EXERCISE >>
Each line of the records below that contains "weniger" needs to be copied.

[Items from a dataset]
····················

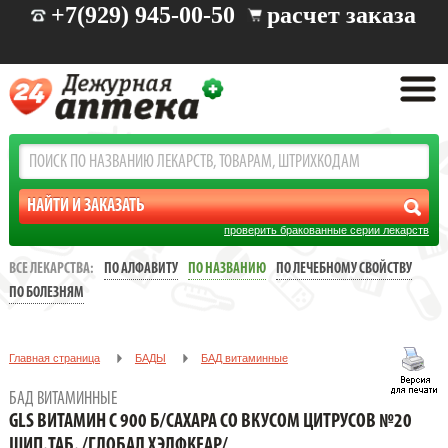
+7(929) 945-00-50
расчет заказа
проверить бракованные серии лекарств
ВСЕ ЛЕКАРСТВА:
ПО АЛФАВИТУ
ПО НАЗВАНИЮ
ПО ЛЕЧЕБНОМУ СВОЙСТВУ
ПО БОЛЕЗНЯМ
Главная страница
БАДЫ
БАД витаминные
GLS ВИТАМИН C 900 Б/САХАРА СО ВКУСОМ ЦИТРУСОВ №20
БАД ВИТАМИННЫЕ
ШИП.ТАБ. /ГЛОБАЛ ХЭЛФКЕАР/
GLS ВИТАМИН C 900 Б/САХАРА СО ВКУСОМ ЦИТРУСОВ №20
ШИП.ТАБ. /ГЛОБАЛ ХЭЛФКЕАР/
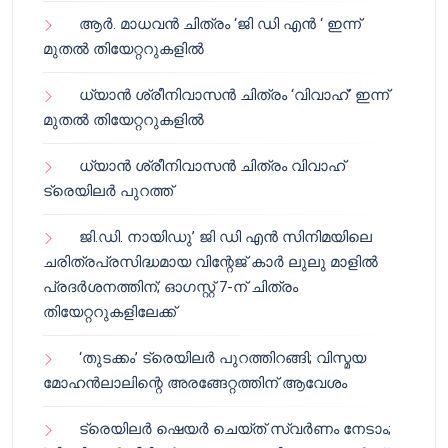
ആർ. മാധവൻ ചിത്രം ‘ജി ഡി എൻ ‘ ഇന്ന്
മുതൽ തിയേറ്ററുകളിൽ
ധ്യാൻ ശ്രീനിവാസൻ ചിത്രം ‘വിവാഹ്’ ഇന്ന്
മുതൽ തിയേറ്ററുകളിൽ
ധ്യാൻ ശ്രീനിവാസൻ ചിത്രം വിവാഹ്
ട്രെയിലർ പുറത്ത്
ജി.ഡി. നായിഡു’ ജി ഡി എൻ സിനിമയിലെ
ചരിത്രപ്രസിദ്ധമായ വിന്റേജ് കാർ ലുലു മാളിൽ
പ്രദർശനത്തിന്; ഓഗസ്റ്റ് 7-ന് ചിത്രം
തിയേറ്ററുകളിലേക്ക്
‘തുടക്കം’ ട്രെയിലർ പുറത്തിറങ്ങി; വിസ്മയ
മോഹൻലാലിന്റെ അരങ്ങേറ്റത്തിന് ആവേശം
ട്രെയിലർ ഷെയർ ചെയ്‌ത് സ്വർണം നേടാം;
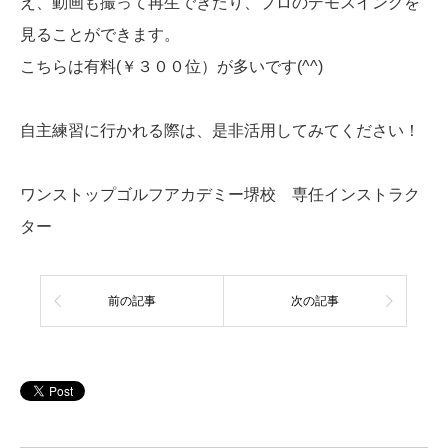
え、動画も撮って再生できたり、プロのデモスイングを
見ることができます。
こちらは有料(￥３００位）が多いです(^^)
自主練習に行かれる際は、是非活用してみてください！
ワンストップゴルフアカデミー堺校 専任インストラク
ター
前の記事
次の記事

····················

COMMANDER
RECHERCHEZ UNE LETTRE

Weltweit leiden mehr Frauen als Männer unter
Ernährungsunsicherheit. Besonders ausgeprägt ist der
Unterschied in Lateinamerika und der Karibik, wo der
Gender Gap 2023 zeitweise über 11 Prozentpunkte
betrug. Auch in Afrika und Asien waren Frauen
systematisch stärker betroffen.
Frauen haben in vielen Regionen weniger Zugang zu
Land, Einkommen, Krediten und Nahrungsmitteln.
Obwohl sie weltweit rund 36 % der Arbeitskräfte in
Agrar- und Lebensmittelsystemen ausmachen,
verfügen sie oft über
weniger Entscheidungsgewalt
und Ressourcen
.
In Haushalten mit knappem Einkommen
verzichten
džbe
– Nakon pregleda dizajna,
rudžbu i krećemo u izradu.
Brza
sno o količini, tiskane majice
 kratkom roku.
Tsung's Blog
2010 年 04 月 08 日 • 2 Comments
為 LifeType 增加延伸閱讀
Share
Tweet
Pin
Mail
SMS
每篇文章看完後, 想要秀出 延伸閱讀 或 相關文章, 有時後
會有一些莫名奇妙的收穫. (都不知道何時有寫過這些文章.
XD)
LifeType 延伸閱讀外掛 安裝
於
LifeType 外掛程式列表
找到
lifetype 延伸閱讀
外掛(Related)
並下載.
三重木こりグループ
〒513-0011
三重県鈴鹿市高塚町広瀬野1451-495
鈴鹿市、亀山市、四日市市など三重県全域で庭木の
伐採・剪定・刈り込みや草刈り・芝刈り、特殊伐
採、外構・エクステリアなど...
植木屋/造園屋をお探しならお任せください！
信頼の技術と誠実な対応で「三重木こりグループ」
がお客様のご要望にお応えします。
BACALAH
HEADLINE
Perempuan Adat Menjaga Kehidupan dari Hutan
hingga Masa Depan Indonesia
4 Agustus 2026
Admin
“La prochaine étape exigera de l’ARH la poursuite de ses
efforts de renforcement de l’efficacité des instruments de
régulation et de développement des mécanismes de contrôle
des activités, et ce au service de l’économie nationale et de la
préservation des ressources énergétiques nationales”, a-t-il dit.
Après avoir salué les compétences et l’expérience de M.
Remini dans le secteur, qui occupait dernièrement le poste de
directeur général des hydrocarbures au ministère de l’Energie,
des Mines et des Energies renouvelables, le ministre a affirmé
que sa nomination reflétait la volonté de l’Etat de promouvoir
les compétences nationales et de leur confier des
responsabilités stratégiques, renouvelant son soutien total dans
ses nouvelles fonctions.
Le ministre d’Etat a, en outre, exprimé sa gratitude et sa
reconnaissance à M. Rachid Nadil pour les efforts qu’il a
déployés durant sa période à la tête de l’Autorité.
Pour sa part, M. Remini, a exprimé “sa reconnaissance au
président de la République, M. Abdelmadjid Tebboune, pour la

····················

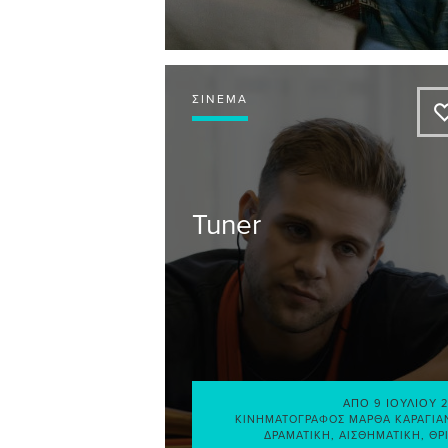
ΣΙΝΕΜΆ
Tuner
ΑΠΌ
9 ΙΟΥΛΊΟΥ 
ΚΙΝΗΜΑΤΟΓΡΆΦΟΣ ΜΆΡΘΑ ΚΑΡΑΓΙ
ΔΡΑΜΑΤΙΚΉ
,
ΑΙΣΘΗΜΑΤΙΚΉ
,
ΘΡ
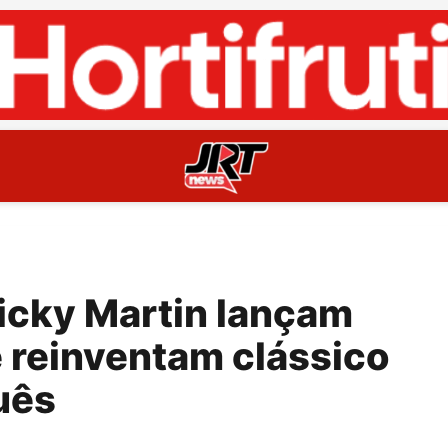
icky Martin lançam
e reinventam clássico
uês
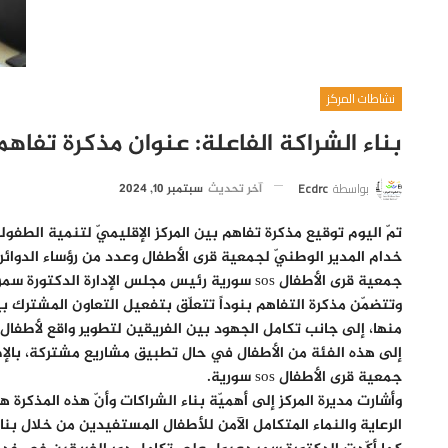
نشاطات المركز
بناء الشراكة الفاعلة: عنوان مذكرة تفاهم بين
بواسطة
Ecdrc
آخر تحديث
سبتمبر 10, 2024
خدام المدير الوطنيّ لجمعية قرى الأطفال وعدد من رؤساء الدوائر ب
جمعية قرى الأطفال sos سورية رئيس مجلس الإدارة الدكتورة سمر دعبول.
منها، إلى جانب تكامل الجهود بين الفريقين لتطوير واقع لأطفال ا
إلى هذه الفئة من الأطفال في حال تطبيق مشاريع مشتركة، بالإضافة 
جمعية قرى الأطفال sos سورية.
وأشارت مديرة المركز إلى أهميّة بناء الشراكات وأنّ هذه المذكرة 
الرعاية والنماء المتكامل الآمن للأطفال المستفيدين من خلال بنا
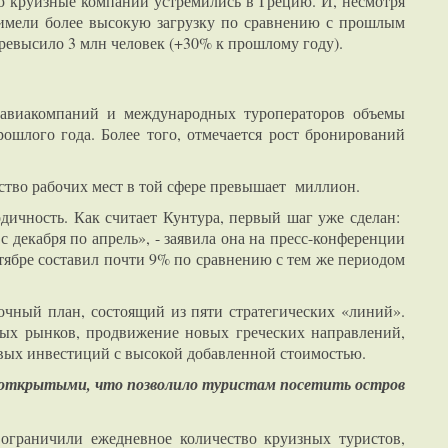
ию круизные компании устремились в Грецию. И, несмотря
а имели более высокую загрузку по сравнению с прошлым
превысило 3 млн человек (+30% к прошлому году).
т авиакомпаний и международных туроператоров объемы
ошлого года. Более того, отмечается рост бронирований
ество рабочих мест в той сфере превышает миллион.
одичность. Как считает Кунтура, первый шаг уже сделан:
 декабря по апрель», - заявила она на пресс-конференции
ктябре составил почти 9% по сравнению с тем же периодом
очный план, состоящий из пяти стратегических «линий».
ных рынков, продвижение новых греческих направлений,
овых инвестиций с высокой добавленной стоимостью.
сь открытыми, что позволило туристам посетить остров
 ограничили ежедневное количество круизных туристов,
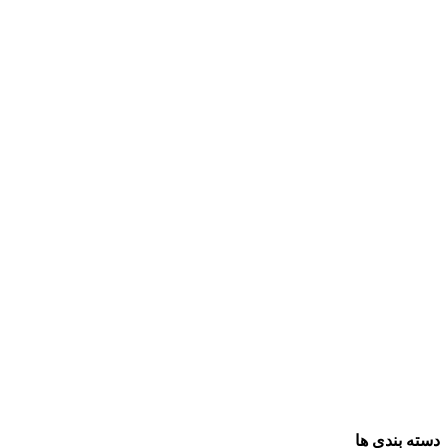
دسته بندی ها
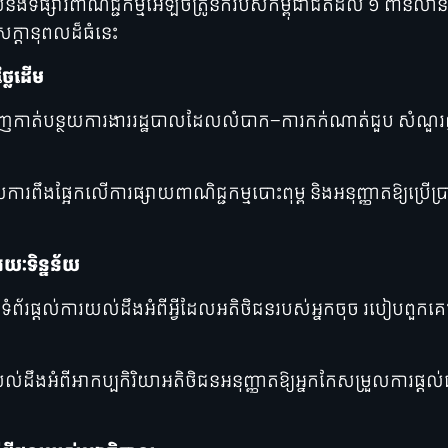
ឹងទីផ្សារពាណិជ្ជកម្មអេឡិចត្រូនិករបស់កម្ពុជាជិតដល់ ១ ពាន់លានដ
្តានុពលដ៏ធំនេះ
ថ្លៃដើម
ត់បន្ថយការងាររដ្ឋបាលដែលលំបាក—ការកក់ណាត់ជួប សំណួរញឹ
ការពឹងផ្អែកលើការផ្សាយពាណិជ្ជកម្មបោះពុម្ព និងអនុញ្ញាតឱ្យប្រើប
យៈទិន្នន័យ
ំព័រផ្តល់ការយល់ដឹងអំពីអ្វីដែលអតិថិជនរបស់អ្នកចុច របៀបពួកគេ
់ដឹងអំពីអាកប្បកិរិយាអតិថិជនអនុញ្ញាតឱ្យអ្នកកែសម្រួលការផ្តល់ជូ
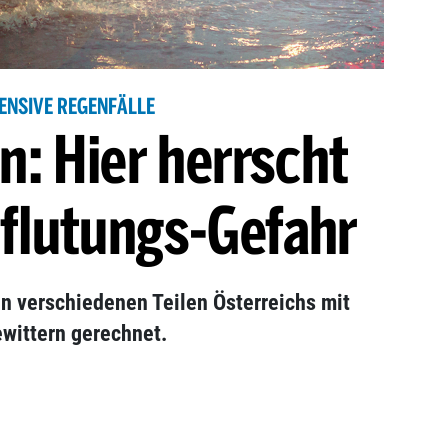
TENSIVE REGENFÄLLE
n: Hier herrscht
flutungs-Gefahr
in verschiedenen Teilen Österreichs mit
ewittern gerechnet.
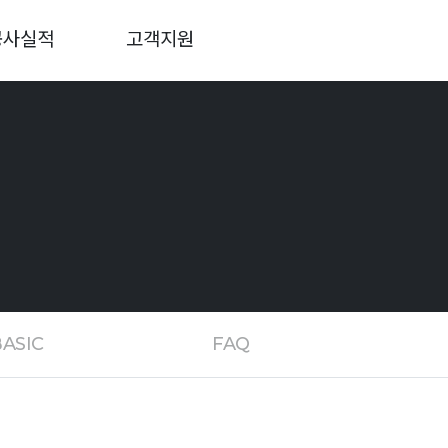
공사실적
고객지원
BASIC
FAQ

····················

EXERCISE SOLUTION >>
Frauen haben in vielen Regionen weniger Zugang zu
weniger Entscheidungsgewalt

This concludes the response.